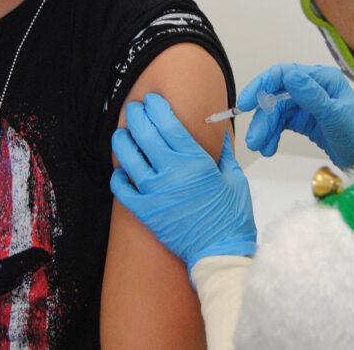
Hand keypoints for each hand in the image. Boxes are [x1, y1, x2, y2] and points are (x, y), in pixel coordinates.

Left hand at [111, 93, 256, 272]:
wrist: (220, 252)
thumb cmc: (231, 218)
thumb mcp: (235, 179)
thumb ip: (224, 153)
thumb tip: (218, 134)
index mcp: (194, 161)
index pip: (167, 123)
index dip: (156, 107)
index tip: (153, 101)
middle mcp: (171, 173)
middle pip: (144, 133)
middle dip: (136, 115)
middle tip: (135, 109)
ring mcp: (154, 192)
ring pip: (127, 156)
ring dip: (122, 140)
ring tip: (122, 133)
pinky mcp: (144, 211)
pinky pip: (121, 188)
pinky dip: (118, 176)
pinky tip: (122, 170)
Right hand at [239, 64, 353, 168]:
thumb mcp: (335, 115)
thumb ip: (312, 95)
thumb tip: (289, 75)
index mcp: (322, 79)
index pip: (283, 75)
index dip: (261, 86)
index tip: (245, 104)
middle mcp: (313, 88)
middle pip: (276, 97)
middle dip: (263, 118)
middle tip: (254, 140)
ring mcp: (309, 104)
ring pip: (277, 112)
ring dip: (266, 129)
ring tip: (262, 148)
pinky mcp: (306, 120)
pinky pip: (282, 124)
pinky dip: (273, 135)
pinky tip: (270, 147)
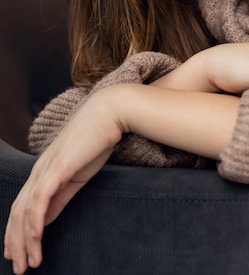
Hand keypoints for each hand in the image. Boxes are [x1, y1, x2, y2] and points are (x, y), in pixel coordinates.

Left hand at [3, 88, 122, 274]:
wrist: (108, 113)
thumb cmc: (96, 139)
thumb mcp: (77, 174)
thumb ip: (61, 195)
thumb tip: (47, 217)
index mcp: (43, 171)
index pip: (21, 206)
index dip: (15, 232)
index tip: (17, 254)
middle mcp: (39, 170)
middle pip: (17, 212)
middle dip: (16, 243)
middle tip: (18, 268)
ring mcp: (46, 168)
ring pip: (25, 210)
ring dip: (24, 240)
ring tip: (29, 263)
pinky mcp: (57, 167)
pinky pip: (40, 200)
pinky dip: (35, 222)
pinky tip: (37, 239)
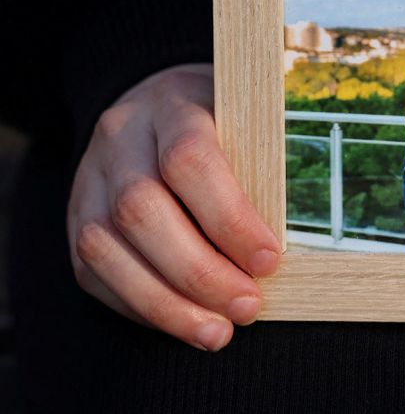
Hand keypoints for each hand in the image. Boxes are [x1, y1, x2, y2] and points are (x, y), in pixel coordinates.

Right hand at [67, 64, 281, 350]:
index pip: (189, 159)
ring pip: (106, 246)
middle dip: (199, 272)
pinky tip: (183, 322)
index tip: (269, 260)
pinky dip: (141, 307)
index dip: (230, 217)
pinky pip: (94, 272)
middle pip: (141, 209)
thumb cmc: (222, 122)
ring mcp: (90, 179)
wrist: (155, 106)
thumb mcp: (249, 120)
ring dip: (166, 302)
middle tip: (247, 306)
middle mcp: (121, 138)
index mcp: (173, 105)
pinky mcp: (77, 218)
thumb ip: (266, 164)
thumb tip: (295, 241)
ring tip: (216, 331)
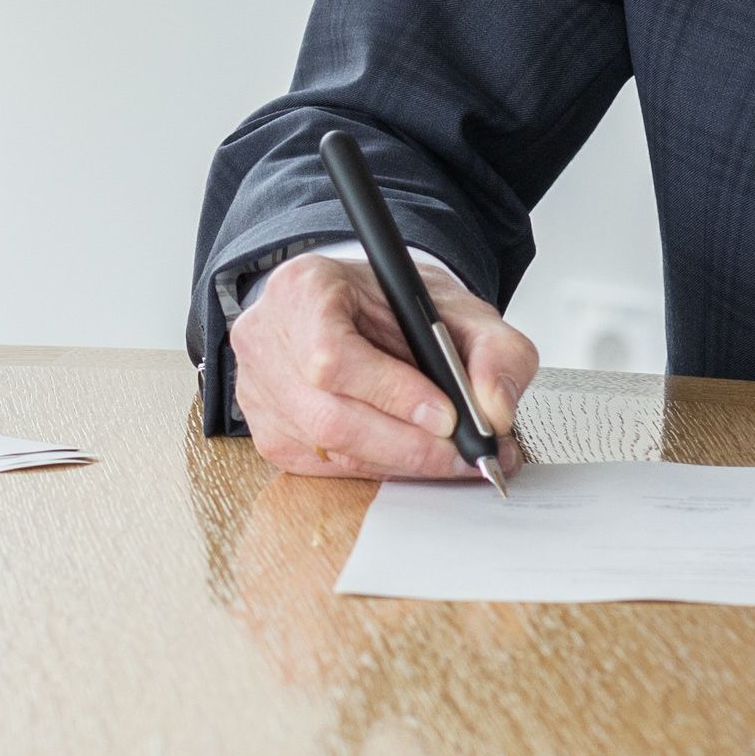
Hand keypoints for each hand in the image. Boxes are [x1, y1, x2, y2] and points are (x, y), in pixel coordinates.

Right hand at [231, 250, 538, 483]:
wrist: (362, 309)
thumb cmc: (399, 306)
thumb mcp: (460, 309)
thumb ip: (495, 351)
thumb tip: (496, 411)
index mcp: (302, 289)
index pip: (332, 355)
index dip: (391, 392)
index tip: (447, 414)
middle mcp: (266, 340)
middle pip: (329, 415)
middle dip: (408, 444)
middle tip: (465, 453)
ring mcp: (258, 390)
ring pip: (329, 449)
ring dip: (399, 460)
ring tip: (451, 455)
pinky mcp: (268, 432)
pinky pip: (326, 466)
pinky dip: (377, 466)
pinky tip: (409, 452)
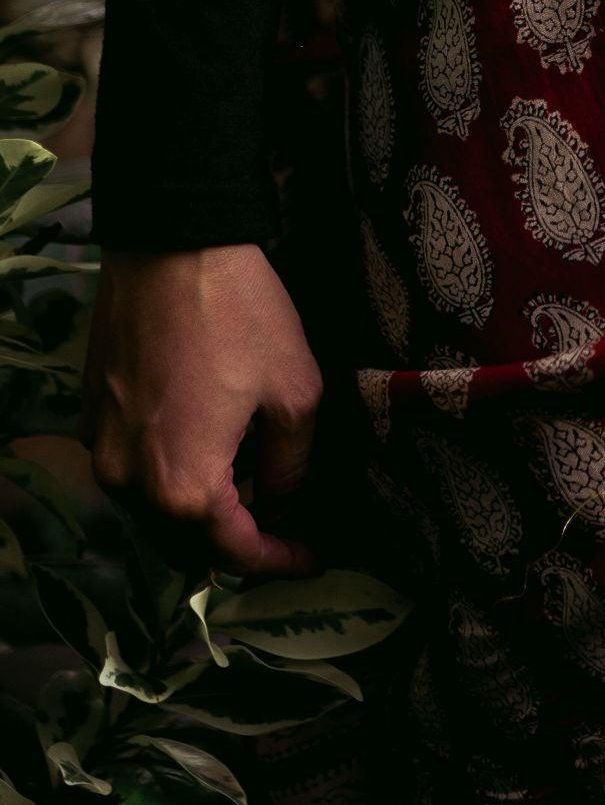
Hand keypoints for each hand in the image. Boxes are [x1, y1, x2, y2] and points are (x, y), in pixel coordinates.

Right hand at [85, 244, 322, 579]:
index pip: (234, 553)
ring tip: (251, 488)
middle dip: (238, 543)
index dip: (279, 561)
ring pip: (153, 509)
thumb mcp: (296, 393)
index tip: (312, 558)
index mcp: (184, 486)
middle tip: (285, 527)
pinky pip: (132, 468)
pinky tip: (207, 449)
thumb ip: (293, 465)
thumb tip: (285, 502)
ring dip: (199, 513)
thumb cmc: (240, 315)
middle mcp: (130, 481)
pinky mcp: (92, 413)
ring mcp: (102, 447)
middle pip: (186, 544)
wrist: (170, 244)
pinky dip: (168, 475)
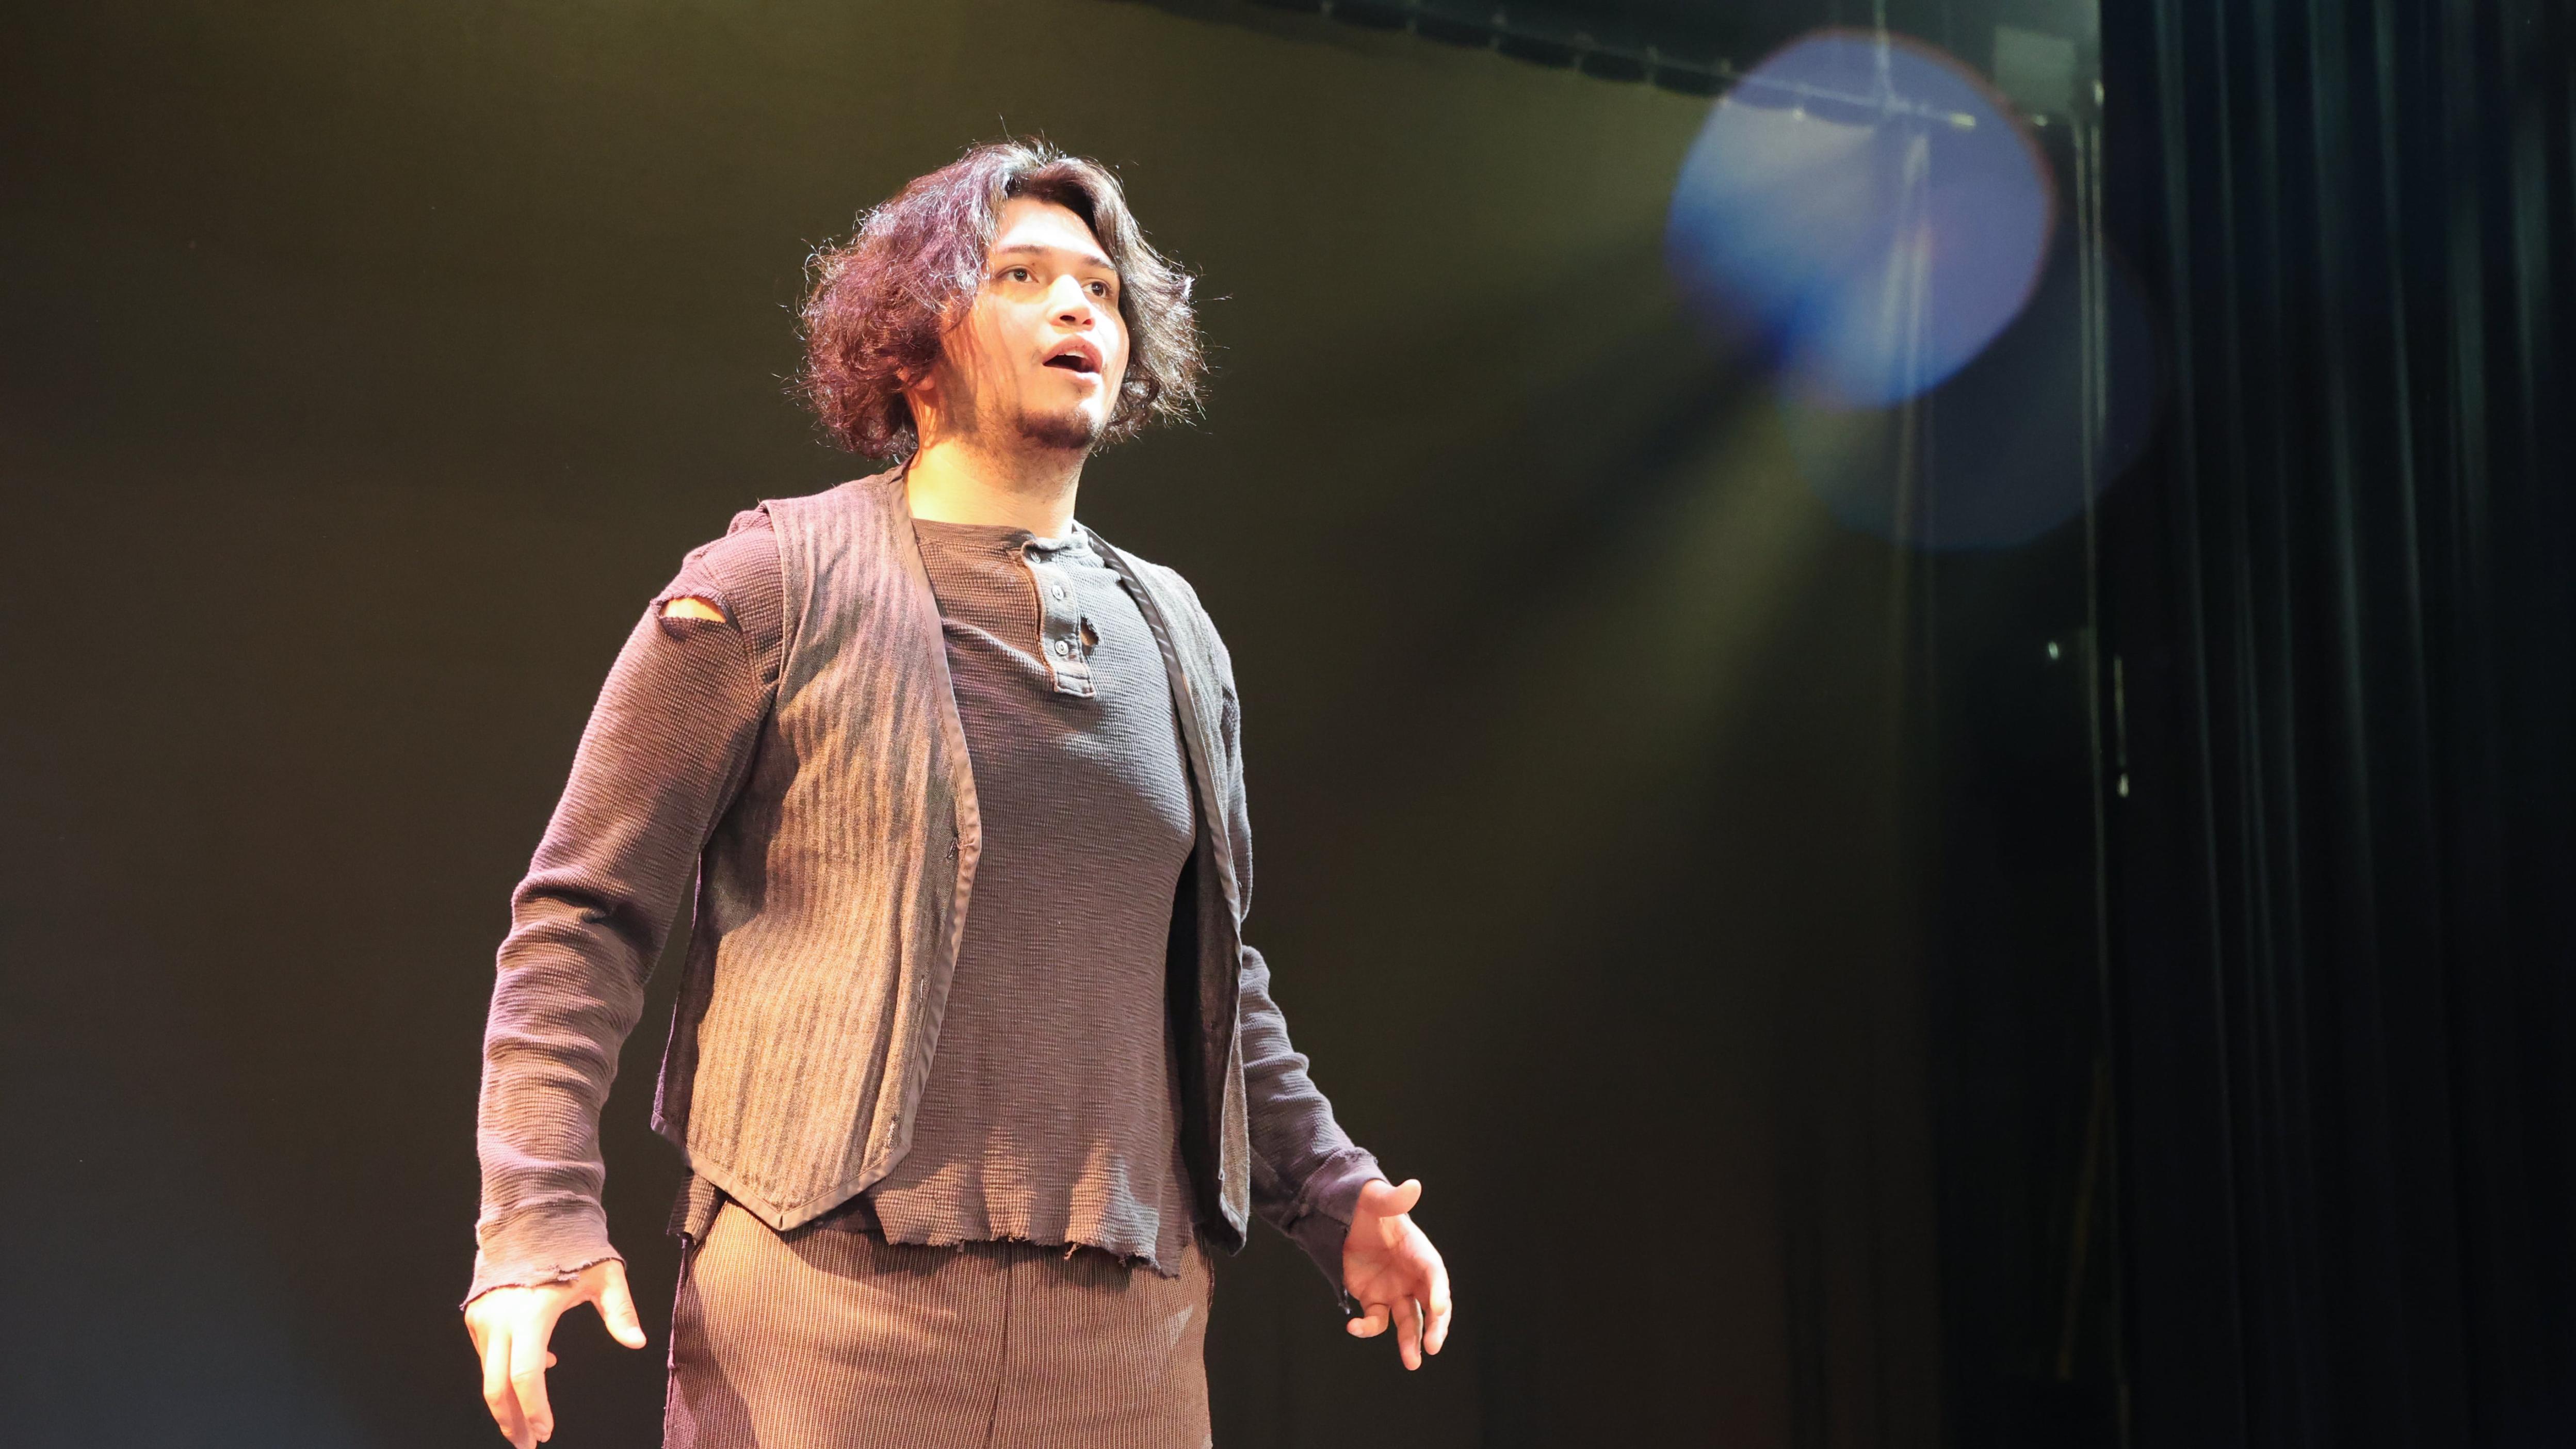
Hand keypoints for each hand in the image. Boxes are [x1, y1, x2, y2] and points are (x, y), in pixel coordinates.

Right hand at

----------

# [What is required]
Retype each record exactly as it appears above and drop the images.

# [Finished exercise]
Hand keypoints for each hand in the image. Boxes are [x1, y1, x2, y2] and points are (x, y), in pixel coordinates.

Left hand at [111, 93, 256, 272]:
wrist: (220, 252)
thumb cmc: (231, 218)
thumb mcp: (235, 179)
thumb ip: (224, 153)
thumb tip: (218, 134)
index mcp: (194, 161)
index pip: (167, 123)
index dip: (156, 107)
index tip: (153, 101)
middle mcp: (171, 173)
middle pip: (144, 133)
middle dip: (136, 115)
middle tip: (135, 109)
ring mcp: (154, 192)
ring pip: (127, 156)
ring dip: (122, 140)
ring tip: (122, 133)
pinky mcp: (144, 211)
pinky pip: (121, 188)
pinky dip: (118, 176)
pinky tip: (122, 170)
Right hand at [239, 64, 353, 168]:
thumb mcp: (335, 115)
thumb ip: (312, 95)
thumb tip: (289, 75)
index mcp: (322, 79)
index pip: (283, 75)
index dip: (261, 86)
index tip: (245, 104)
middle mcp: (313, 88)
middle pip: (276, 97)
middle dip: (263, 118)
middle tip: (254, 140)
ring mcp: (309, 104)
ring pip: (277, 112)
ring dip: (266, 129)
ring tip: (262, 148)
pinky mcp: (306, 120)
pinky pip: (282, 124)
pinky dip: (273, 135)
pinky tip: (270, 147)
Hand keypoints for each hand in the image. Boxes are [x1, y1, x2, y2] and points are (x, y), in pixel coordinates.

Left hand at [3, 88, 122, 274]:
wrist: (108, 113)
thumb cmc: (96, 139)
thumb mcp: (77, 174)
thumb ip: (61, 195)
thumb tip: (47, 217)
index mcp: (43, 171)
index pip: (21, 206)
index dip: (15, 232)
index tip: (17, 254)
middle mcp: (39, 170)
middle pip: (17, 212)
middle dip: (16, 243)
middle tip: (18, 268)
ring mcp: (46, 168)
ring pip: (25, 210)
ring dip: (24, 240)
ring tip: (29, 263)
pinky mcp: (57, 167)
pinky pip: (40, 200)
pinky dip: (35, 222)
pinky tip: (37, 239)
Hand keypoints for each hand in the image. Boxes are [x1, y1, x2, y2] and points are (x, y), in pixel coordinates.

Right hand at [67, 64, 281, 350]:
index pip: (189, 159)
ring pip: (106, 246)
middle dip: (199, 272)
pinky tip: (183, 322)
index tip: (269, 260)
pinky dip: (141, 307)
index dip: (230, 217)
pinky pip: (94, 272)
middle pip: (141, 209)
thumb cmc: (222, 122)
ring mcp: (90, 179)
wrist: (155, 106)
thumb mcp: (249, 120)
ring dip: (166, 302)
middle tip: (247, 306)
middle mcp: (121, 138)
index mcp: (173, 105)
pinky mcp: (77, 218)
thumb ip: (266, 164)
thumb tip: (295, 241)
ring tip: (216, 331)
Hand keypoints for each hand in the image. Boxes are [x1, y1, x2, y2] and points are (x, y), in pixel coordinates.

Right hand at [231, 250, 538, 483]:
wrist: (362, 309)
thumb cmc: (399, 306)
thumb mcp: (460, 309)
thumb ip: (495, 351)
thumb tip: (496, 411)
index mcp: (302, 289)
index pip: (332, 355)
index dip: (391, 392)
index tip: (447, 414)
middle mcp: (266, 340)
middle pip: (329, 415)
middle dip: (408, 444)
middle tip: (465, 453)
ring mcp: (258, 390)
ring pip: (329, 449)
ring dip: (399, 460)
ring tip: (451, 455)
pinky mcp: (268, 432)
pinky pip: (326, 466)
pinky dip: (377, 466)
pinky tip: (409, 452)
Hand keypoints for each hand in the image. Boxes are [x1, y1, x2, y2] and points are (x, y), in pixel coordinates.

Right hand at [85, 244, 322, 579]:
index pip: (234, 553)
ring tip: (251, 488)
middle dip: (238, 543)
index dip: (279, 561)
ring pip: (153, 509)
thumb mcp: (296, 393)
index tip: (312, 558)
index mcp: (184, 486)
middle tip: (285, 527)
pinky pip: (132, 468)
pinky tip: (207, 449)
thumb ip: (293, 465)
thumb tip: (285, 502)
ring dip: (199, 513)
thumb cmc: (240, 315)
middle mcp: (130, 481)
pinky mcp: (92, 413)
ring mcp: (102, 447)
middle pip: (186, 544)
wrist: (170, 244)
pinky dip: (168, 475)
Hand keypoints for each hand in the image. Boxes are [x1, y1, x2, y2] and points are (x, y), in pixel coordinates.

Right hand at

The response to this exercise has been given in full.